Much quieter this time, I stepped lightly to the door. I reached for the doorknob and turned it slightly before making my exit.
Then, a light voice behind me uttered, “You were definitely not on my list.”
Busted.
Knowing there was little I could do to escape, I stuck my hands in my pockets and pivoted around on my heels. I found her very much awake. Sitting up in bed in a loose T-shirt and shorts, she assessed me quietly with her knees pulled into her chest.
“Your list?” I asked., turning to flip the switch on the wall that turned on the overhead light. Standing in the dark while she was awake now felt awkward and weird.
“Yeah, I made a suspect list of those with the greatest probability of being the person behind the pudding drop-offs. You were definitely not on it. Huh, I’m not wrong very often,” she said with a bit of surprise.
“How does that feel?”
“What?”
“Being wrong.”
“Oh…well, I kind of like it. It’s thrilling.” She gave a sheepish grin.
“So, who was on your list?” My hands still in my pockets, I took a few leisurely steps back into the room.
“Oh, um…well, there was my mom. She was almost immediately taken off. She leaves too early. She teaches morning classes now. She didn’t used to because she would teach me in the morning, but obviously, that’s not a problem since I’m not in high school anymore, and—oh, wow, I’m babbling.”
“So, you didn’t go to school?” I took a seat in the tired, worn-looking chair in the corner, hoping that it would calm her nerves.
She looked down and fiddled with her fingers a bit. “No, never. I was homeschooled.” she answered slowly. “My mom teaches at a local community college. She used to be a professor at UCLA, but when I started kindergarten, she decided to give up her position as chair of the religious studies department. Instead, she taught nights, so she could be home during the day. I always hated that she gave up the career she’d worked so hard to obtain just to teach algebra and American history to me throughout the years, but she never seemed to mind—or at least, she never showed it. My grandmother filled in at night when I was younger, and then after she died, a nurse helped,” she said the last part quietly.
“Who else was on the list?” I asked, moving her away from a topic I had a feeling was rough for her.
“Grace,” she answered.
“Who?”
“Grace. She’s a day nurse. She has long black hair and wears Disney and Hello Kitty scrubs even though she works nowhere near pediatrics.”
“Oh, you mean Snow White?” I asked.
She snorted, and it made me smile. No one I’d known back home would ever snort in public. It was a good, honest sound.
“That’s a good nickname for her. It’s perfect.”
“I didn’t come up with it. One of the other guys around here did. He said he heard her singing, and he swore that birds were flocking to the window to listen. So, from then on, she became Snow White.”
“She loves to sing. But I figured out it wasn’t her either. So, that left Abigail.”

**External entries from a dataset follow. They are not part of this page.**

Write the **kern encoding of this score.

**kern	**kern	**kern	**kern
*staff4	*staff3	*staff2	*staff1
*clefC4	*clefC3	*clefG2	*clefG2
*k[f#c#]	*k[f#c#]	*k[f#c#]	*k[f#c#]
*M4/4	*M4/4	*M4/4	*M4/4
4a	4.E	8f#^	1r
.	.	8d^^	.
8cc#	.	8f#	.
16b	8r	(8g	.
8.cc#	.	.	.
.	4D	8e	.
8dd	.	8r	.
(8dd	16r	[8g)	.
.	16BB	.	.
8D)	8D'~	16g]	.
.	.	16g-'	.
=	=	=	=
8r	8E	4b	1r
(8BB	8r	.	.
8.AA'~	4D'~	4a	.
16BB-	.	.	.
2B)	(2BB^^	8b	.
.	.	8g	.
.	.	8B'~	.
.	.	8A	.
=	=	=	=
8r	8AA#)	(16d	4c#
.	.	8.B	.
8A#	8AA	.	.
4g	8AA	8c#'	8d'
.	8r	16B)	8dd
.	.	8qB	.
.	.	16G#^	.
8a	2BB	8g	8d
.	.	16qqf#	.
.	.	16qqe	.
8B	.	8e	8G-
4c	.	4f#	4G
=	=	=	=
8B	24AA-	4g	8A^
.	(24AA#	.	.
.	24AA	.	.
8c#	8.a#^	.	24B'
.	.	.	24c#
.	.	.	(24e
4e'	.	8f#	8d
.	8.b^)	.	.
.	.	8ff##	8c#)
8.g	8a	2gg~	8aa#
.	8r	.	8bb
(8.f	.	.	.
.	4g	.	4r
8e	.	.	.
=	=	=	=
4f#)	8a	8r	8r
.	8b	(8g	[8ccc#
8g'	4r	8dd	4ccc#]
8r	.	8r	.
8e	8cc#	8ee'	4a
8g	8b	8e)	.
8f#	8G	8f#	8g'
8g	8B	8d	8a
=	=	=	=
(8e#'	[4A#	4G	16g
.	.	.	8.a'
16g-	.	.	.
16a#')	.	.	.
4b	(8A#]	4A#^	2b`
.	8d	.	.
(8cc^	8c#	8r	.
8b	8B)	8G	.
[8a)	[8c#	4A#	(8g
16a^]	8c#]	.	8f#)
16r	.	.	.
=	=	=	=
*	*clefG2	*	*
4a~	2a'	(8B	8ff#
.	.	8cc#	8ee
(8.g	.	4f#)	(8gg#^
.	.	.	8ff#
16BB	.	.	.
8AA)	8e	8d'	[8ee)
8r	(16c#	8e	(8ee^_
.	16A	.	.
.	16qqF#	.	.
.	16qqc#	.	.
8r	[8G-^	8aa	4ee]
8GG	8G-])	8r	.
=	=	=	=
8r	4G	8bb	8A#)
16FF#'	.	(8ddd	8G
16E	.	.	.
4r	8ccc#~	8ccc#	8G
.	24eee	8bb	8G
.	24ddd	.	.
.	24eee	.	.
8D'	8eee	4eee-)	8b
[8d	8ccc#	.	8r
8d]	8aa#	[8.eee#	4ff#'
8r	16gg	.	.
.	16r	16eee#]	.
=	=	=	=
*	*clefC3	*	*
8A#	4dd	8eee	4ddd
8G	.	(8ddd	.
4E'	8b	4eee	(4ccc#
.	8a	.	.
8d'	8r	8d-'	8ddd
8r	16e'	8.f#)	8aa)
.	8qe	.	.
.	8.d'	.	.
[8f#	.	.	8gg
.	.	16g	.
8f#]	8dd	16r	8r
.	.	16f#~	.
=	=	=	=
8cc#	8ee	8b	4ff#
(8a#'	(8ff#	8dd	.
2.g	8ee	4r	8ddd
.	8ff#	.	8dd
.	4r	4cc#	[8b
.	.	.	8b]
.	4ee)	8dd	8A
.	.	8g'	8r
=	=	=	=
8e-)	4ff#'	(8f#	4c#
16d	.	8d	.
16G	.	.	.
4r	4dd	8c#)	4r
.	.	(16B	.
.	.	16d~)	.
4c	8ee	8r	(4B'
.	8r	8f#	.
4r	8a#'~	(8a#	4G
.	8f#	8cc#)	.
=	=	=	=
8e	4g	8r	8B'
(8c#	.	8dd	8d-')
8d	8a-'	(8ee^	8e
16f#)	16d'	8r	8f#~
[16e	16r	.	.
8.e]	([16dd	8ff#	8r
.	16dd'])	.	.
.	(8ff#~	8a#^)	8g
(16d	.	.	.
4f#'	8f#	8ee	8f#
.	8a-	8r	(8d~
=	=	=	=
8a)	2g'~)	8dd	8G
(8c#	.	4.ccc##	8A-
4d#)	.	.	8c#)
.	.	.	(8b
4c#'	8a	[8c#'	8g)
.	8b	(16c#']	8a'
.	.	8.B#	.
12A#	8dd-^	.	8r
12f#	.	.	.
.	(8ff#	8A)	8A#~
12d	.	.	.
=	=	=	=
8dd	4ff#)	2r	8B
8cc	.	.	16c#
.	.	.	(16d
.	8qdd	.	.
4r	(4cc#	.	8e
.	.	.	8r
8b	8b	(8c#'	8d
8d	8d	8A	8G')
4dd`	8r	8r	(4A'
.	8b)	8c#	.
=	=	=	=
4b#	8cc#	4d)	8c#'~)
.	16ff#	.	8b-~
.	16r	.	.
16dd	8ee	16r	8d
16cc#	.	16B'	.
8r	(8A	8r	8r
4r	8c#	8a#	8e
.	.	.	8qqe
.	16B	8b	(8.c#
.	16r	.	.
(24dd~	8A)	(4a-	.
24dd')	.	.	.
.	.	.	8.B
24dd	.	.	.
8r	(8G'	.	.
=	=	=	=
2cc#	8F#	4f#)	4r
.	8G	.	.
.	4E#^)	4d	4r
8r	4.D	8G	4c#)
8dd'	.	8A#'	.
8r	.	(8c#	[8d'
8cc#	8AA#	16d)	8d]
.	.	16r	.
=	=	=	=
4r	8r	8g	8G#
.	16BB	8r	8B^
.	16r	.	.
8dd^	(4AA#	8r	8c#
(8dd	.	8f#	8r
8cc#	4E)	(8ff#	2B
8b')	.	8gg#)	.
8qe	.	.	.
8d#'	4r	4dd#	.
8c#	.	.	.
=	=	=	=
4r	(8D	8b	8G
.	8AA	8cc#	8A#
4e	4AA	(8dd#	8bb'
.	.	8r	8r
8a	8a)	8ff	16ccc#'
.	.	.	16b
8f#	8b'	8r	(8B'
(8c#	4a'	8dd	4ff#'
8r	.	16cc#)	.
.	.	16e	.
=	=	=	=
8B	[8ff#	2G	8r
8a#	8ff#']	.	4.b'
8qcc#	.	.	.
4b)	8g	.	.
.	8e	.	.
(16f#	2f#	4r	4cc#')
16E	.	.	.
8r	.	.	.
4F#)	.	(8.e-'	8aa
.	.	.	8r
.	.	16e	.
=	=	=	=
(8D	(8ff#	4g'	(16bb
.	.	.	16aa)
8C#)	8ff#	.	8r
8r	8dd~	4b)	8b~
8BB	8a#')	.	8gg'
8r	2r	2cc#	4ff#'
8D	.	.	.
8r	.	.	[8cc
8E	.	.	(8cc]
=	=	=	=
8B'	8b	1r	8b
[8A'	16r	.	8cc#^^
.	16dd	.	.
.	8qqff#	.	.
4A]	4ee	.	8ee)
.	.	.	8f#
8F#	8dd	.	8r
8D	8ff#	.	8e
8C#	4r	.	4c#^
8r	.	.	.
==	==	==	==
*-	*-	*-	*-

“Oh, Nash’s granddaughter? I’ve seen her around. She’s sweet, but she’d never share pudding with you. Kids don’t share pudding snacks,” I said with a small grin.
“That’s a good rule to live by,” she answered quietly before asking, “How’s the knee?”
My eyes flew up to hers in surprise. “You were awake?”
She nodded. “How else did you think I was going to figure out the secret identity of my pudding delivery person?”
“Hmm…smart woman.”
“Glad you noticed.”
“Do all smart women eat pudding with their fingers?” Leaning back in the chair a bit further, I arched my eyebrow in question.
Her mouth fell open in embarrassment. “Oh my God, you saw that?”
A brief nod and a slight grin that I couldn’t contain were my only answers.
She started babbling again,
“I normally use a spoon. Like a normal person. I mean, who licks pudding off their fingers? Gross. And my hands were clean. Like, really clean!” she squeaked.